In Catholic contexts, it retrieves patristic and medieval themes, balancing "descending" (God's initiative) and "ascending" (human response) soteriology via dramatic forms drawn from Scripture, Irenaeus, Augustine, and Aquinas. This approach promises to configure human time Christianly, countering modernity's loss of past and future horizons.
While promising, narrative theology faces ambiguities: its intuitive preference risks sidelining systematic reason, imagination over Logos, and text over Christ's transcendent reality. Critics warn of a "cinematic conception of the Trinity," replacing metaphysical relations with temporal plots, potentially veering into modalism.
"Narrative theology identifies the Bible's purpose as 'the description of God rather than of worldly factual events' (255) and replaces a metaphysical understanding of distinct 'relations' with descriptive accounts of temporal relationships. Murphy describes this shift as a 'cinematic conception of the Trinity' (278) that falls into modalism."
Properly balanced, it enriches reason compatible with time's structure, subordinating literary forms to encounter with Christ. Recent Catholic theologians integrate it fruitfully without opposing fides et ratio.
The Church views media as essential for new evangelization, leveraging audiovisual power alongside traditional means like liturgy and catechesis.

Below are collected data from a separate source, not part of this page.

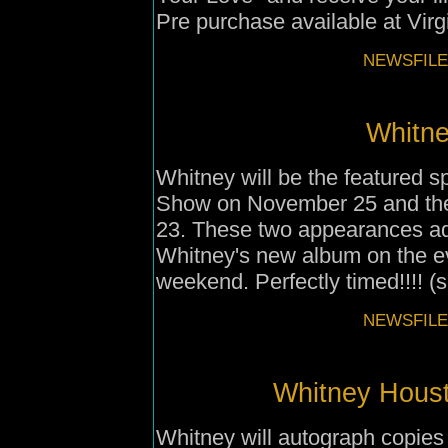
Pre purchase available at Vir
NEWSFILE
Whitne
Whitney will be the featured s
Show on November 25 and th
23. These two appearances ad
Whitney's new album on the e
weekend. Perfectly timed!!!! (
NEWSFILE
Whitney Housto
Whitney will autograph copies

Documents stress integrating the Gospel into communications' "new culture" with fresh languages and psychology.
"It is not enough to use the media simply to spread the Christian message... It is also necessary to integrate that message into the 'new culture' created by modern communications... with new languages, new techniques and a new psychology."
Catholic involvement in advertising, publishing, and broadcasting advances moral, religious messages, forming specialists attuned to contemporary culture. This includes beaming the Gospel globally, fostering a "culture in line with the Gospel."
The sources reveal no explicit evidence of Catholic narrative theology directly shaping contemporary biblical media (e.g., films, series, or digital Bible storytelling). However, alignments suggest indirect influence:
Yet, sources prioritize balance: media serves pastoral strategy without reducing revelation to story. Biblical scholarship reviews emphasize ecclesial, transformative exegesis over media production. Without direct linkages, influence remains speculative; narrative theology informs hermeneutics more than media praxis.
| Aspect | Narrative Theology Contribution | Media Evangelization Parallel | Potential Influence |
|---|---|---|---|
| Story & Time | Integrates past/present/future via plot | Audiovisual immersion in "new culture" | Enhanced biblical films/stories |
| Sacramental Form | Animated symbols revealing God | Gospel integration via techniques | Iconic depictions of missions |
| Risks | Over-literary focus, anti-rationalism | Pitfalls without accountability | Need for metaphysical balance |
Catholic narrative theology enriches biblical interpretation by foregrounding story's revelatory power but requires safeguards against imbalances. The Church actively harnesses media for evangelization, creating synergy potential. Direct influence on biblical media is not substantiated here—sources illuminate theology and media separately—yet their emphases on drama and culture suggest fertile ground for narrative-infused productions faithful to tradition.